Wednesday, February 24, 2010

Android Self Destructive?

The potential for the various adopters of Android to "go their own way" and not follow a common path is not new.  InfoWorld has really torn into the issue...


Google Android's self-destruction derby begins

By Galen Gruman


Simply put, it's too much of a good thing. Every few days, another Google Android device is announced, as hardware makers and wireless carriers rally around the mobile operating system as the de facto smartphone platform alternative to Apple's limited-availability iPhone and RIM's limited-capability BlackBerry.


That flood of options should be a good thing -- but it's not. In fact, it's a self-destruction derby in action, as phones come out with different versions of the Android OS, with no clear upgrade strategy for either the operating system or the applications users have installed, and with inconsistent deployment of core features.

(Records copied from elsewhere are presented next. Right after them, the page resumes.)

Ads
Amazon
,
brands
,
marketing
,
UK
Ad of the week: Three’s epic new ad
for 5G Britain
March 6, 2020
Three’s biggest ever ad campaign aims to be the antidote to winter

In short, the Android platform is turning out not to be a platform at all, but merely a starting point for a universe of incompatible devices....

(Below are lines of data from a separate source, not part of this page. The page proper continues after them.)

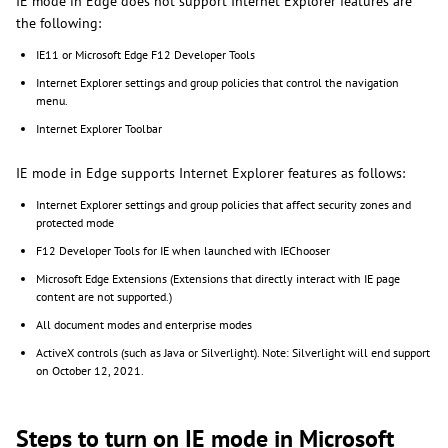
IE mode in Edge does not support Internet Explorer features are
the following:
IE11 or Microsoft Edge F12 Developer Tools
Internet Explorer settings and group policies that control the navigation
menu.
Internet Explorer Toolbar
IE mode in Edge supports Internet Explorer features as follows:
Internet Explorer settings and group policies that affect security zones and
protected mode
F12 Developer Tools for IE when launched with IEChooser
Microsoft Edge Extensions (Extensions that directly interact with IE page
content are not supported.)
All document modes and enterprise modes
ActiveX controls (such as Java or Silverlight). Note: Silverlight will end support
on October 12, 2021.
Steps to turn on IE mode in Microsoft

2010, the situation became even murkier. Some carriers updated earlier-version Android smartphones to the 2.1 OS -- but many did not. The 2.1 OS came with Google's Nexus One, what Google called a "superphone" meant to be a standard bearer for the Android platform. Sorry, Droid buyers -- it too lacked multitouch and didn't have a keyboard, plus Google thoroughly screwed up the product support. Next month, Nexus One's manufacturer, HTC, will ship the HTC Desire, essentially the Nexus One with multitouch added using HTC's Sense UI; anyone who bought a Nexus One must feel like a fool for adopting the alleged flagship Android smartphone.

But before HTC Droid Eris and Desire customers gloat, it's not clear what their upgrade path is for apps and the Android operating system itself. Because of the Sense UI (which really should be a standard part of the Android OS), you can't just upgrade the operating system or be sure that your apps will work -- a new OS may break Sense UI, and a new Sense UI may break your apps.


It gets worse. Later this year, Sony Ericsson plans to release its Xperia Mini series -- inexplicably based on Android OS 1.6 and using its own proprietary UI on top.